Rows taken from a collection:
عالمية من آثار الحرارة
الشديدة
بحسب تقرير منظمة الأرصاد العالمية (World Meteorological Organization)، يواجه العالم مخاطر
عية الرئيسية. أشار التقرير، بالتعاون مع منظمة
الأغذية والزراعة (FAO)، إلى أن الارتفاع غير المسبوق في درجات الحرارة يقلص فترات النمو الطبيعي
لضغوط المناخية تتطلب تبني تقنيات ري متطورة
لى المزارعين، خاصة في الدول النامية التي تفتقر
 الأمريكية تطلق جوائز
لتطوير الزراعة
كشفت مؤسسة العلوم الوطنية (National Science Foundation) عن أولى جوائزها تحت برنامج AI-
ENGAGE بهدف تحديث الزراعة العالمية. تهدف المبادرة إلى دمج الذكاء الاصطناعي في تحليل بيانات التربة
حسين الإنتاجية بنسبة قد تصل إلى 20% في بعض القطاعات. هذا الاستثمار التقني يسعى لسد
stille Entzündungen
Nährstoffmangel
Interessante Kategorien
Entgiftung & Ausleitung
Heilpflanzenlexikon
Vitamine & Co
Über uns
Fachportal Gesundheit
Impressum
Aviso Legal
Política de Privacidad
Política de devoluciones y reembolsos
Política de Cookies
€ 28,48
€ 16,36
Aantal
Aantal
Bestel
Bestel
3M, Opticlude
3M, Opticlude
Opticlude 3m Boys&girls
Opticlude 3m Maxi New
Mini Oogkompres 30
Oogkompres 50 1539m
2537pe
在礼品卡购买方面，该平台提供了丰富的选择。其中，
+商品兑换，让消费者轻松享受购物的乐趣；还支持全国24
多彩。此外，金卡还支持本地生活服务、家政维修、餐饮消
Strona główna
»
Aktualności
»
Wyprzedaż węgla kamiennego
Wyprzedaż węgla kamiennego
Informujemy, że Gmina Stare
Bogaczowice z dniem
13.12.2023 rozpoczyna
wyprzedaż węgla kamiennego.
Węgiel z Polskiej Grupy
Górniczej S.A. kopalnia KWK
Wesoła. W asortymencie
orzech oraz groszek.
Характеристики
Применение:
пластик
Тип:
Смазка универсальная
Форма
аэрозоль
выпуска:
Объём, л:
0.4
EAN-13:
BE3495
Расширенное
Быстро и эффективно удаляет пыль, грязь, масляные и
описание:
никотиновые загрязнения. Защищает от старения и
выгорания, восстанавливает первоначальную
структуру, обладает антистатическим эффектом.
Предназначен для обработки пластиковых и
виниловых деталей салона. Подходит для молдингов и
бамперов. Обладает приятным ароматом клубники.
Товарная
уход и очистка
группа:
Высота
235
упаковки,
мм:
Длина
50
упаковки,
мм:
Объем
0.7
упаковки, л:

Assignment: Copy out every line of the rows above without changing anything.

Final answer:
عالمية من آثار الحرارة
الشديدة
بحسب تقرير منظمة الأرصاد العالمية (World Meteorological Organization)، يواجه العالم مخاطر
عية الرئيسية. أشار التقرير، بالتعاون مع منظمة
الأغذية والزراعة (FAO)، إلى أن الارتفاع غير المسبوق في درجات الحرارة يقلص فترات النمو الطبيعي
لضغوط المناخية تتطلب تبني تقنيات ري متطورة
لى المزارعين، خاصة في الدول النامية التي تفتقر
 الأمريكية تطلق جوائز
لتطوير الزراعة
كشفت مؤسسة العلوم الوطنية (National Science Foundation) عن أولى جوائزها تحت برنامج AI-
ENGAGE بهدف تحديث الزراعة العالمية. تهدف المبادرة إلى دمج الذكاء الاصطناعي في تحليل بيانات التربة
حسين الإنتاجية بنسبة قد تصل إلى 20% في بعض القطاعات. هذا الاستثمار التقني يسعى لسد
stille Entzündungen
Nährstoffmangel
Interessante Kategorien
Entgiftung & Ausleitung
Heilpflanzenlexikon
Vitamine & Co
Über uns
Fachportal Gesundheit
Impressum
Aviso Legal
Política de Privacidad
Política de devoluciones y reembolsos
Política de Cookies
€ 28,48
€ 16,36
Aantal
Aantal
Bestel
Bestel
3M, Opticlude
3M, Opticlude
Opticlude 3m Boys&girls
Opticlude 3m Maxi New
Mini Oogkompres 30
Oogkompres 50 1539m
2537pe
在礼品卡购买方面，该平台提供了丰富的选择。其中，
+商品兑换，让消费者轻松享受购物的乐趣；还支持全国24
多彩。此外，金卡还支持本地生活服务、家政维修、餐饮消
Strona główna
»
Aktualności
»
Wyprzedaż węgla kamiennego
Wyprzedaż węgla kamiennego
Informujemy, że Gmina Stare
Bogaczowice z dniem
13.12.2023 rozpoczyna
wyprzedaż węgla kamiennego.
Węgiel z Polskiej Grupy
Górniczej S.A. kopalnia KWK
Wesoła. W asortymencie
orzech oraz groszek.
Характеристики
Применение:
пластик
Тип:
Смазка универсальная
Форма
аэрозоль
выпуска:
Объём, л:
0.4
EAN-13:
BE3495
Расширенное
Быстро и эффективно удаляет пыль, грязь, масляные и
описание:
никотиновые загрязнения. Защищает от старения и
выгорания, восстанавливает первоначальную
структуру, обладает антистатическим эффектом.
Предназначен для обработки пластиковых и
виниловых деталей салона. Подходит для молдингов и
бамперов. Обладает приятным ароматом клубники.
Товарная
уход и очистка
группа:
Высота
235
упаковки,
мм:
Длина
50
упаковки,
мм:
Объем
0.7
упаковки, л:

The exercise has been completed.